= Petre Strihan =

Romanian poet

Petre Strihan (pen name of Petre Constantinescu; May 27, 1899 - July 25, 1990) was a Romanian poet.

Born in Mizil, his parents were Ion Constantinescu, a lawyer, and his wife Steliana (née Anastasiu). From 1910 to 1918, he attended high school in Ploiești and Buzău. He then studied law at the University of Bucharest from 1918 to 1921, during which time he worked as a copyist within his faculty. He earned a doctorate in 1925, and worked as an instructor (1928–1938), associate professor (1938–1942) and professor (1942–1947). From 1942 to 1944, under the regime of Ion Antonescu, he was a deputy state secretary. He was active as a lawyer from 1921 to 1945, at which point he was suspended. Between 1956 and 1964, under the communist regime, he successively served as accountant at a worksite in Titu, tutor at a worker cooperative, ticket inspector at Zoo Băneasa, laborer at a chemical plant, archivist and machine operator at another cooperative. From 1964 to 1968, he was documentarian at Bucharest's Nicolae Iorga History Institute, rising to scientific researcher from 1968 to 1970.

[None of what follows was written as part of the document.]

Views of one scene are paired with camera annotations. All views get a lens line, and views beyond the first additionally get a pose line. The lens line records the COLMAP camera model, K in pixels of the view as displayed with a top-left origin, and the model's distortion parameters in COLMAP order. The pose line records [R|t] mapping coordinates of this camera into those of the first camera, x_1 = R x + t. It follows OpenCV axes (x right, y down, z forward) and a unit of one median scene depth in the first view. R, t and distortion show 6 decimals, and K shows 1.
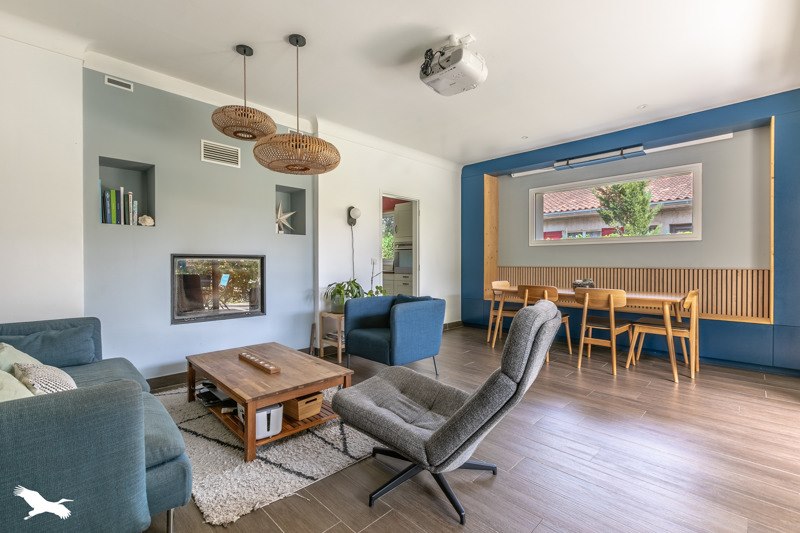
lens RADIAL K [[360.6, 0, 399.7], [0, 360.6, 263.4], [0, 0, 1]] dist [0.001142, 0.000203]
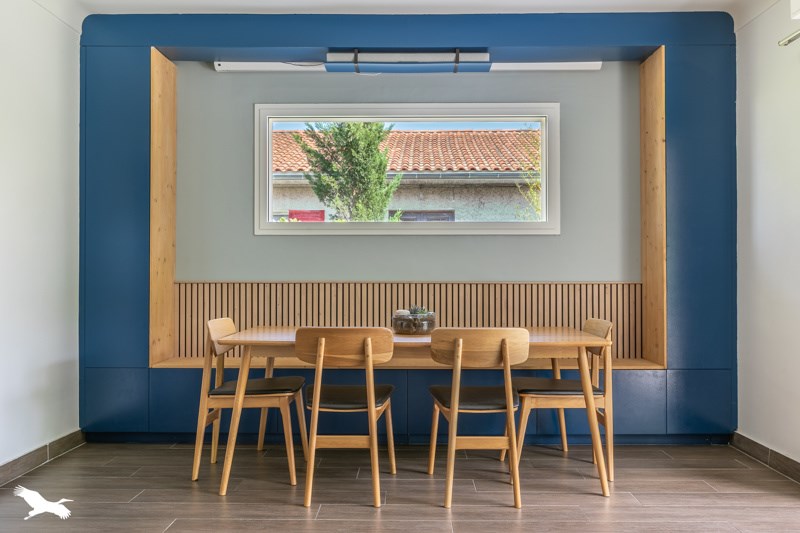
lens RADIAL K [[688.6, 0, 400.5], [0, 688.6, 273.8], [0, 0, 1]] dist [0.013712, -0.001192]
pose [[0.712735, -0.000220, 0.701433, -0.129807], [0.001110, 0.999999, -0.000814, 0.000031], [-0.701432, 0.001359, 0.712735, 0.360446]]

Strihan's first published work appeared in Flacăra in 1922, while his first book was the 1929 Penumbre. Between 1922 and 1929, he formed part of the Sburătorul literary circle. During the interwar period, his writings appeared in Adevărul literar, Convorbiri Literare, Viața literară, Universul literar and Slove. After 1964, he wrote for Luceafărul, Gazeta literară and România Literară. His late works, delicate and naive, appeared in Poezii (1968), Moara albastră (1978) and Lumini târzii (1984).